Centralisation and control are, historically speaking, pre-requisites for scaling your society in terms of population, production and civilisational complexity. The groups of people that did this mostly acquired, conquered or eliminated groups that didn't.

The author is proposing that, now that we have these giant, complex, specialised societies, somehow millions of people could co-ordinate to eliminate the current "elites". I don't think we have the social technology at the moment for people to organise that (and keep society running) without leaders. But the minute you start appointing leaders in your revolution... you are starting down the path of just replacing one set of elites with another.

[1] I don't mean this pejoratively, I just mean relatively low degree of occupational specialisation.


> Our particular species of humans has been around for about 300,000 years and, best as we can tell, for about 290,000 of those years we lived materially poorer but much more equal lives.

Part of why inequality thrives is that it is tolerated, in turn because it has been the outcome of systems that produce far greater material wealth.

But also, I'm not accustomed to hearing the term "human history" applied to times before the agricultural revolution.
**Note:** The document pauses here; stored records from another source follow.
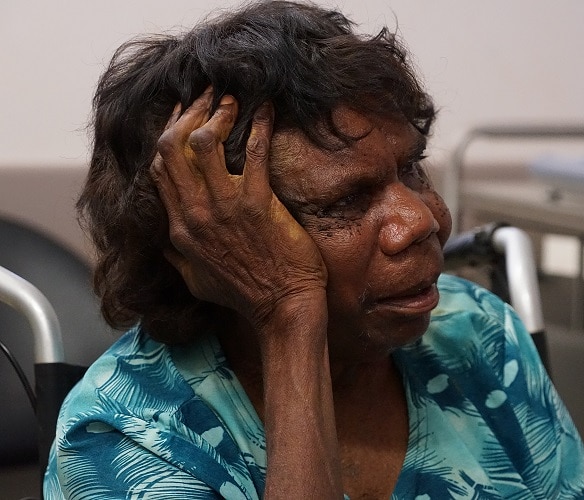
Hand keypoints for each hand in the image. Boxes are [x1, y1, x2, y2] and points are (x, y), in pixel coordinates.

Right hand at [151, 88, 327, 327]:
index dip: (167, 134)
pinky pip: (253, 152)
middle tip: (206, 94)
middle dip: (187, 112)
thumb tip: (163, 244)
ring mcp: (225, 207)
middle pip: (173, 147)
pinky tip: (267, 109)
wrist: (282, 307)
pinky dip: (259, 125)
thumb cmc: (245, 295)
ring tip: (232, 98)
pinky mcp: (258, 204)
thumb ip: (177, 258)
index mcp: (180, 228)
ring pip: (203, 142)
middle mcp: (195, 213)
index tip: (180, 114)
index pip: (159, 168)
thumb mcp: (196, 280)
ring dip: (218, 112)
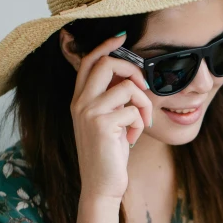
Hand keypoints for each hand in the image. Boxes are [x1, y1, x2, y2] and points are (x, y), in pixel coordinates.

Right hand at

That's "prehistory".


Nothing shocking in here, but a nice anthropological summary.

I also like the concept that there were always ambitious humans, but forager cultures had measures to restrain them, whereas modern culture empowers them.


I guess the idea is that due to the lack of wealth we were more equal?

That just seems like lack of opportunity rather than anything particularly noteworthy about the situation.

>after 290,000 years of living without anyone having the power to tell us what to do

This seems unlikely, humans love their structure / religion and etc. 290k years is a long time to point to any convincing evidence of absence..


It's easy for everyone to be equal, when no one has anything.